BACK TO JACKSON’S (2010)

“Greg (Jackson) had told me that the door was always open and they always treated me like a family member, with open arms. And I was just being stubborn. I wanted to try to do a camp myself, but I was still in the process of moving. I went to do my camp in New Mexico (for the John Hathaway fight) because I felt I needed to do that, but I still had my place in San Diego, still had ties to my previous team, and I wanted to do it right when I made my return to Jackson’s. Right now, everything’s perfect.”

GROWING PAINS (2010)

“I want to be the best and I want to continue to get better. I’ve made some mistakes in my career, I’ve made some bad decisions, and there’s been multiple times where I was growing up and I got sucked into the limelight. But right now, I realized in my last fight that when it’s all said and done, it just comes down to earning the W. So my mentality now is, I’m just gonna earn it. I’m gonna earn the victory, work hard, and when I go in that gym, I want to be the hardest worker in there. That’s my whole new mindset on mixed martial arts and my career – be the hardest worker and earn the victory.”

ON FIGHTING (2010)

“It’s my blessing. I feel like I was blessed with the fighting ability and that’s my calling. It’s what I love to do and it’s my passion. You’ve heard me say this way back in the beginning of my career that I feel it’s my destiny to fight and to be champion, so I’m not letting go of that. I’m gonna continue to work hard, and I really feel like I’ve got my head on my shoulders finally after so many trials and tribulations. I’ve got my feet digging down in the ground, I’m standing firm, I’m working hard, and I’m gonna show everybody how hard work can pay off, because talent can only take you so far.”

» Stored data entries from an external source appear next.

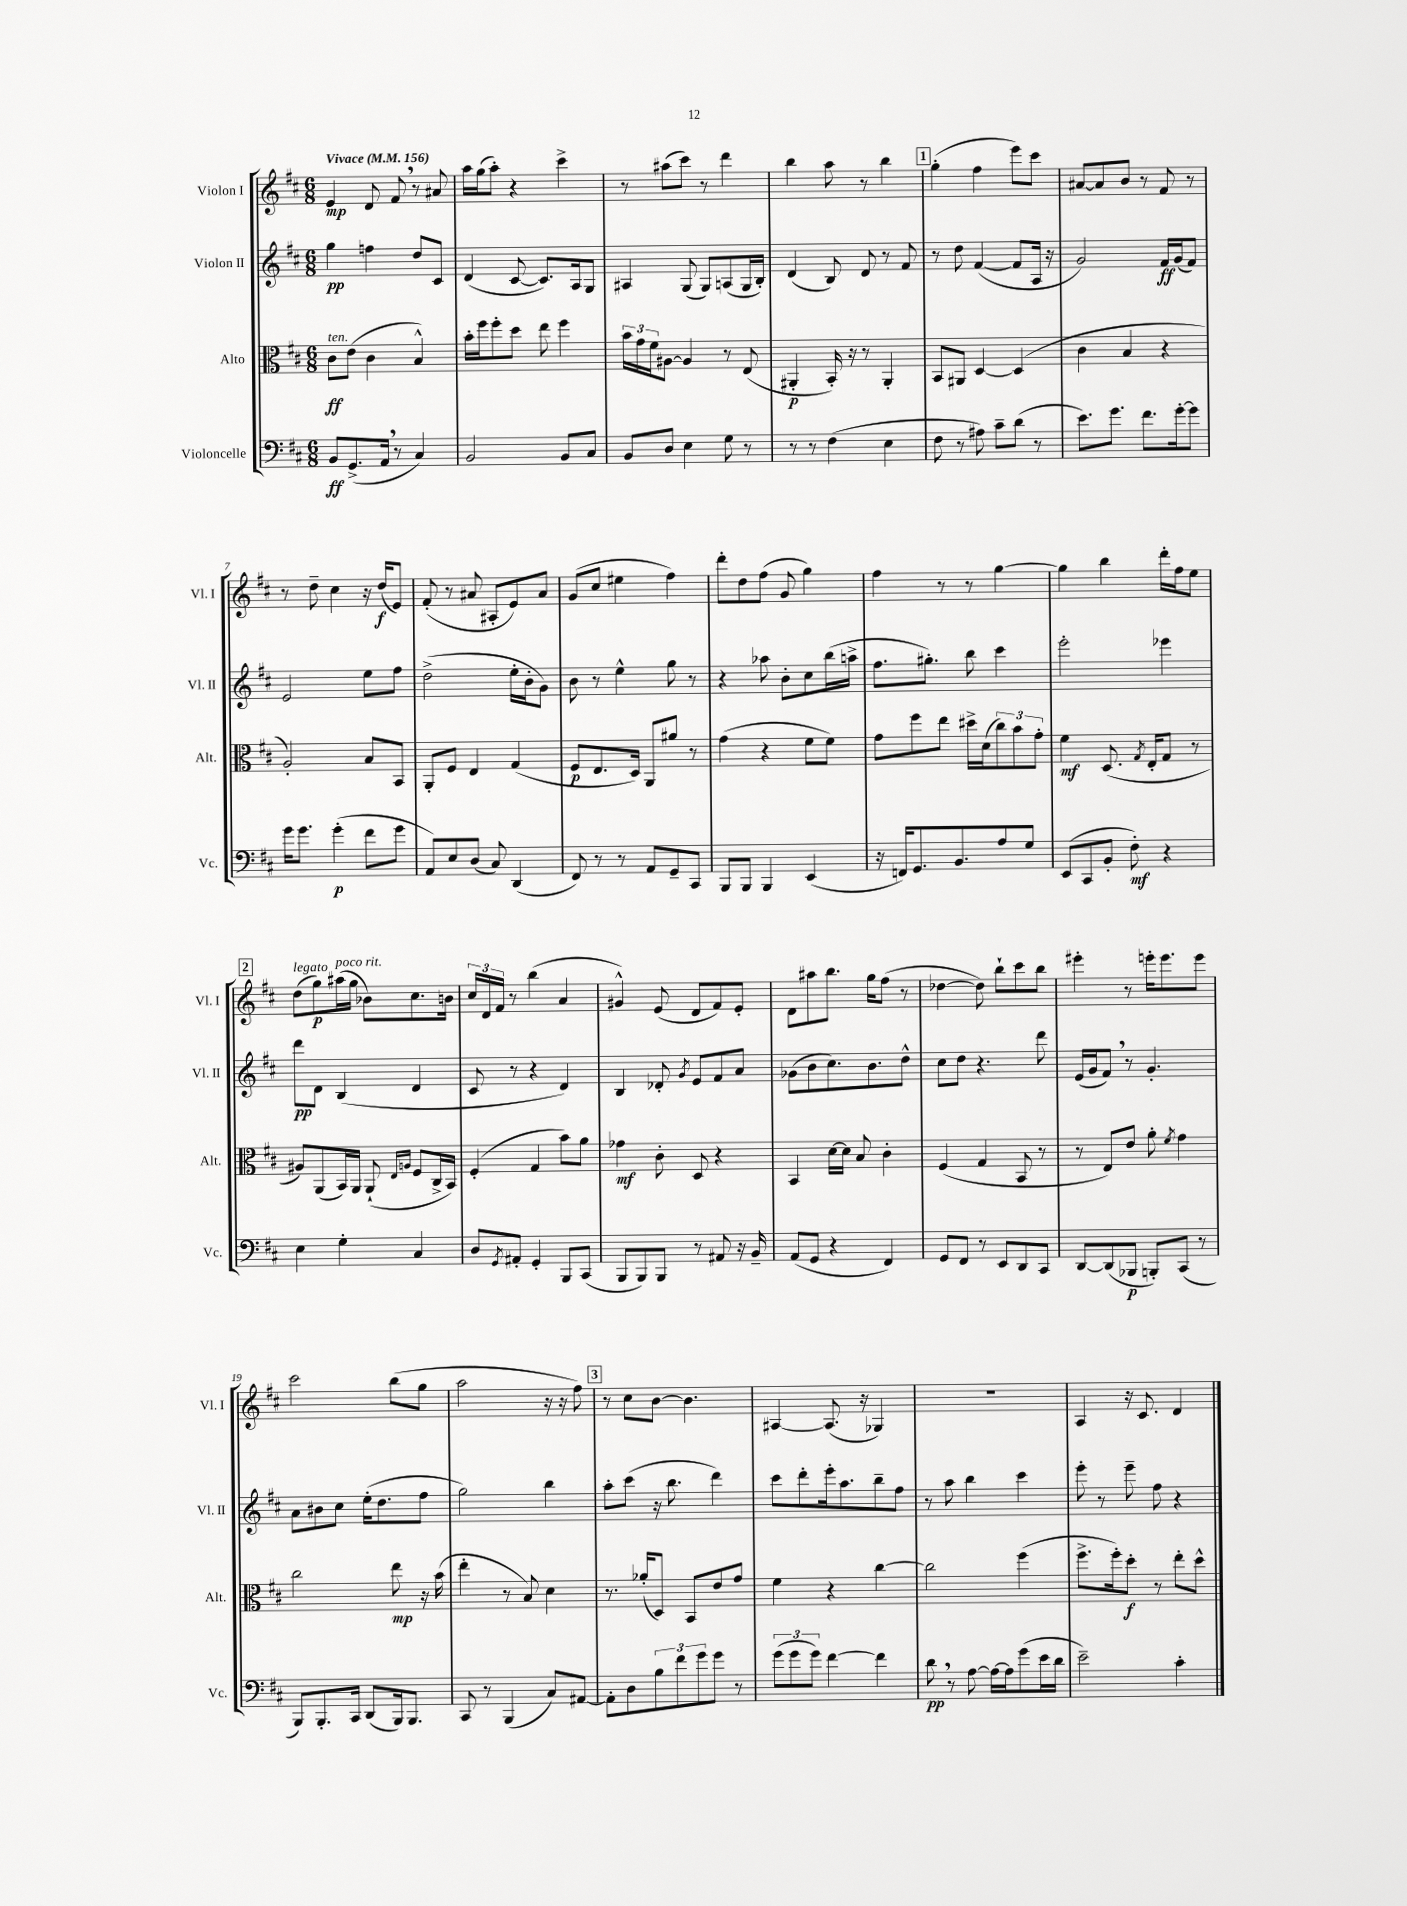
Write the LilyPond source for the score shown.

<<
\new StaffGroup <<
\new Staff = "s0" \with { instrumentName = "Violon I" shortInstrumentName = "Vl. I" } {
    \clef treble \key d \major \numericTimeSignature \time 6/8 \tempo "Vivace" 4 = 156
    e'4\mp d'8 fis'8 \breathe r8 ais'8 |
    a''16 g''16( a''8-.) r4 cis'''4-> |
    r8 ais''8( cis'''8) r8 d'''4 |
    b''4 a''8 r8 b''4 |
    \mark \markup { \box "1" } g''4-.( fis''4 e'''8) cis'''8 |
    ais'8~ ais'8 b'8 r8 fis'8 r8 |
    r8 d''8-- cis''4 r16 d''16\f( e'8) |
    fis'8-.( r8 ais'8 ais8-. e'8) ais'8 |
    g'8( cis''8 eis''4 fis''4) |
    d'''8-. d''8 fis''8( g'8 g''4) |
    fis''4 r8 r8 g''4~ |
    g''4 b''4 d'''16-. fis''16 e''8 |
    \mark \markup { \box "2" } d''8^\markup { \italic "legato" }( g''8\p) ais''16^\markup { \italic "poco rit." }( g''16 bes'8) cis''8. b'16 |
    \tuplet 3/2 { cis''16 d'16 fis'16 } r8 b''4( a'4 |
    gis'4-^) e'8( d'8 fis'8) e'8-. |
    d'8 ais''8 b''8. g''16 fis''8( r8 |
    des''4~ des''8) b''8-! cis'''8 b''8 |
    eis'''4-. r8 e'''16-. e'''8. e'''8 |
    cis'''2 b''8( g''8 |
    a''2 r16 r16 fis''8) |
    \mark \markup { \box "3" } r8 cis''8 b'8~ b'4. |
    ais4~ ais8.( r16 ges4) |
    R2. |
    a4 r16 cis'8. d'4 \bar "|." |
}
\new Staff = "s1" \with { instrumentName = "Violon II" shortInstrumentName = "Vl. II" } {
    \clef treble \key d \major \numericTimeSignature \time 6/8
    g''4\pp f''4 d''8 cis'8 |
    d'4( cis'8~ cis'8.) a16 g8 |
    ais4 g8( g8) a8( g16 b16-.) |
    d'4( b8) d'8 r8 fis'8 |
    \mark \markup { \box "1" } r8 d''8 fis'4~( fis'8 a16 r16 |
    g'2) fis'16\ff g'16( fis'8) |
    e'2 e''8 fis''8 |
    d''2->( e''16-. b'16-. g'8) |
    b'8 r8 e''4-^ g''8 r8 |
    r4 aes''8 b'8-. cis''8 b''16( a''16-> |
    fis''8. gis''8.-.) b''8 cis'''4 |
    e'''2-. ees'''4 |
    \mark \markup { \box "2" } d'''8\pp d'8 b4( d'4 |
    cis'8 r8 r4 d'4) |
    b4 des'8-. \acciaccatura { g'8 } e'8 fis'8 a'8 |
    ges'8( b'8 cis''8.) b'8. d''8-^ |
    cis''8 d''8 r4. d'''8 |
    e'16( g'16 fis'8) \breathe r8 g'4.-. |
    a'8 bis'8 cis''8 e''16-.( d''8. fis''8 |
    g''2) b''4 |
    \mark \markup { \box "3" } a''8-. cis'''8( r16 b''8. d'''4) |
    cis'''8 d'''8-. e'''16-. a''8. b''8-- fis''8 |
    r8 a''8 b''4 cis'''4 |
    e'''8-. r8 e'''8-- fis''8 r4 \bar "|." |
}
\new Staff = "s2" \with { instrumentName = "Alto" shortInstrumentName = "Alt." } {
    \clef alto \key d \major \numericTimeSignature \time 6/8
    cis'8\ff^\markup { \italic "ten." } e'8( cis'4 b4-^) |
    b'16-. fis''16 fis''8-. d''8 e''8 fis''4 |
    \tuplet 3/2 { b'16 g'16 fis'16 } ais8~ ais4 r8 e8( |
    ais,4-.\p b,16-.) r16 r8 ais,4-. |
    \mark \markup { \box "1" } b,8 ais,8 d4~ d4( |
    cis'4 b4 r4 |
    a2-.) b8 b,8 |
    a,8-. fis8 e4 g4( |
    fis8\p e8. d16) a,8 ais'8 r8 |
    g'4( r4 fis'8 fis'8) |
    g'8 fis''8 e''8 dis''16-> d'16( \tuplet 3/2 { cis''8) b'8 g'8-. } |
    fis'4\mf d8.( \acciaccatura { g8 } e16-. g8 r8 |
    \mark \markup { \box "2" } ais8) a,8( b,16) a,16 a,8-!( \grace { e16 a16 } fis8 cis16-> b,16) |
    fis4-.( g4 b'8) a'8 |
    ges'4\mf cis'8-. d8 r4 |
    b,4 d'16~ d'16 b8 cis'4-. |
    fis4( g4 b,8 r8 |
    r8 e8) e'8 a'8-. \acciaccatura { fis'8 } g'4 |
    cis''2 e''8\mp r16 b'16( |
    e''4-. r8 b8) d'4 |
    \mark \markup { \box "3" } r8. aes'16-.( d8) b,8 e'8 g'8 |
    fis'4 r4 cis''4~ |
    cis''2 fis''4( |
    fis''8.-> fis''16-.) d''8-.\f r8 e''8-. d''8-^ \bar "|." |
}
\new Staff = "s3" \with { instrumentName = "Violoncelle" shortInstrumentName = "Vc." } {
    \clef bass \key d \major \numericTimeSignature \time 6/8
    b,8\ff g,8.->( a,16 \breathe r8 cis4) |
    b,2 b,8 cis8 |
    b,8 d8 e4 g8 r8 |
    r8 r8 fis4( e4 |
    \mark \markup { \box "1" } fis8 r8 ais8) cis'8-- d'8( r8 |
    e'8.) g'8. fis'8. g'16~-. g'8 |
    g'16 g'8. g'4-.\p( fis'8 g'8 |
    a,8) e8 d8( cis8) d,4( |
    fis,8) r8 r8 a,8 g,8-- cis,8 |
    b,,8 b,,8 b,,4 e,4( |
    r16 f,16) g,8. b,8. a8 g8 |
    e,8( cis,8 b,8-. fis8-.\mf) r4 |
    \mark \markup { \box "2" } e4 g4-. cis4 |
    d8 \acciaccatura { g,8 } ais,8-. g,4-. b,,8 cis,8( |
    b,,8 b,,8) b,,8 r8 ais,8 r16 b,16-- |
    a,8( g,8 r4 fis,4) |
    g,8 fis,8 r8 e,8 d,8 cis,8 |
    d,8~ d,8( bes,,8\p b,,8-.) cis,8( r8 |
    b,,8) b,,8.-. cis,16 d,8( b,,16) b,,8. |
    cis,8 r8 b,,4( cis8) ais,8~ |
    \mark \markup { \box "3" } ais,8-. d8 \tuplet 3/2 { b8 fis'8 g'8 } g'8 r8 |
    \tuplet 3/2 { g'8( g'8 g'8) } fis'4~ fis'4 |
    d'8\pp \breathe r8 a8~ a16~ a16 g'8( e'16 d'16 |
    e'2--) cis'4-. \bar "|." |
}
>>
>>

RISING TO THE TOP AGAIN (2011)

“I’m climbing up the ladder and there’s only one way to do it and that’s to earn it. That’s what I realized after my losses to BJ (Penn) and John (Hathaway). I was going through the motions. I always trained hard and I’m not making excuses, but there’s no comparison between my training in San Diego and what it is here. I was in San Diego basically doing jiu-jitsu in the gi and then going to striking. I was putting MMA together and trying to create this style that wasn’t my own style. And when I came back to New Mexico, Greg said, ‘that’s not you. We gotta change a lot of things.’ He analyzed my fights when I wasn’t with him and he broke me down, and we reinvented me to what my style should be, and I came full circle as a martial artist and found my style. It took some time, but we worked on it.”

EGO (2011)

“I’ve always been able to look at myself and say ‘remember where you came from.’ It’s not hard for me to put my ego aside because that’s the way you get better. You can’t care what other people think because some days you’re gonna go into the gym and have hard days.”

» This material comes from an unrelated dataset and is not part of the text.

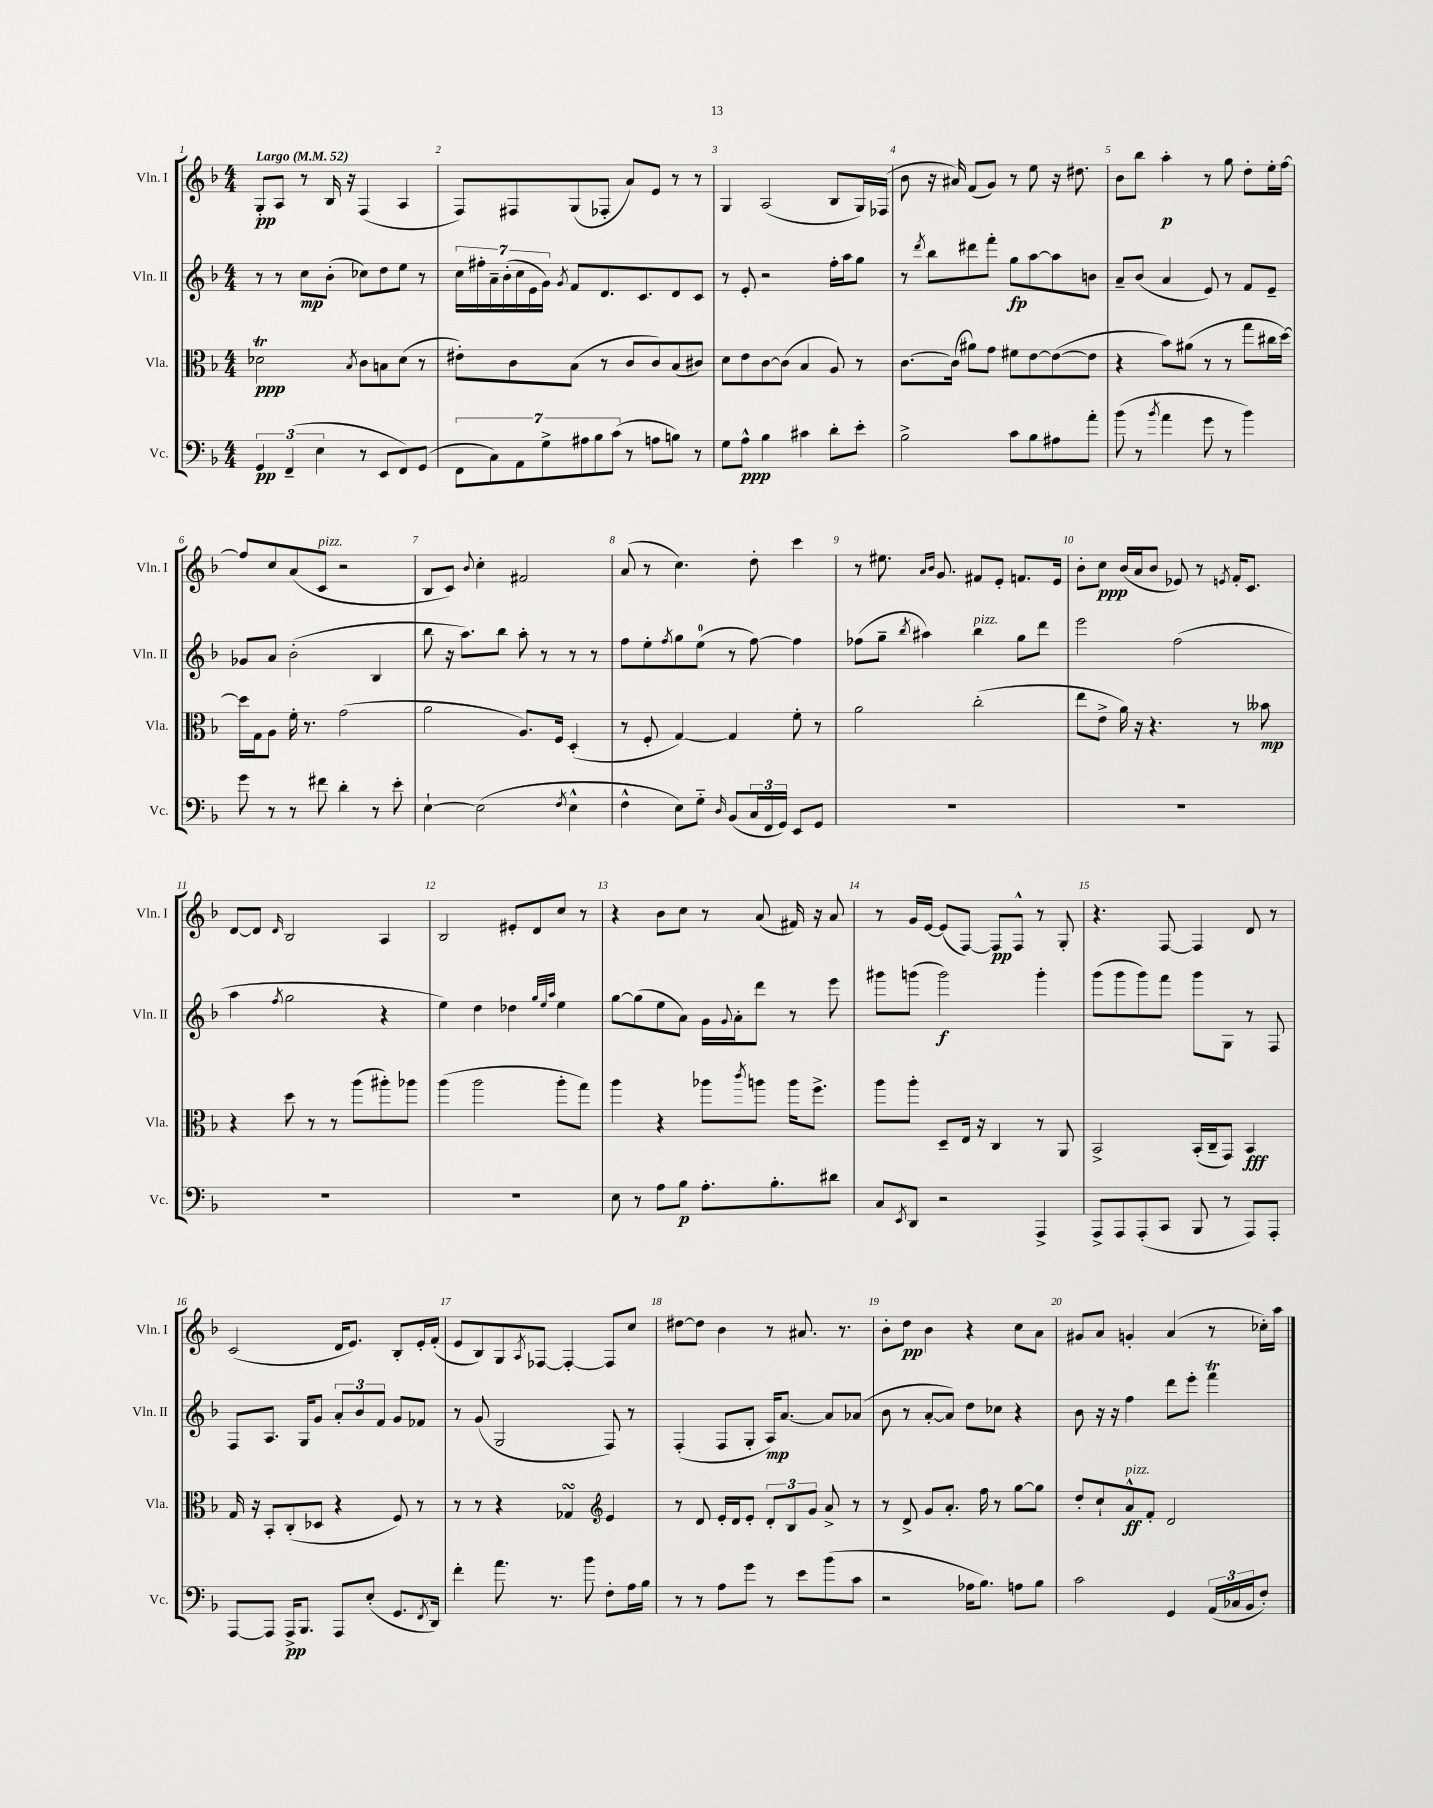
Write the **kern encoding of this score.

COMING HOME, PART II (2011)

“I look back now and it was a great experience being away, but I never would have appreciated what I have if I didn’t leave it. Me and Greg (Jackson) started out together. I was one of his first fighters, and we were on the grappling circuit and had barely started doing MMA fights. I didn’t know what I had. I didn’t even know what I had in my hometown of Albuquerque. Now there’s such a deep appreciation each and every day that I walk into that gym just knowing that I really have something special here.”

THE PAYOFF (2011)

“I like getting bonuses and going out in the streets and having people just shining at me like bright lights, saying ‘oh, I can’t believe your last performance, it was so amazing, and the fight was so good.’ I want that kind of reaction.”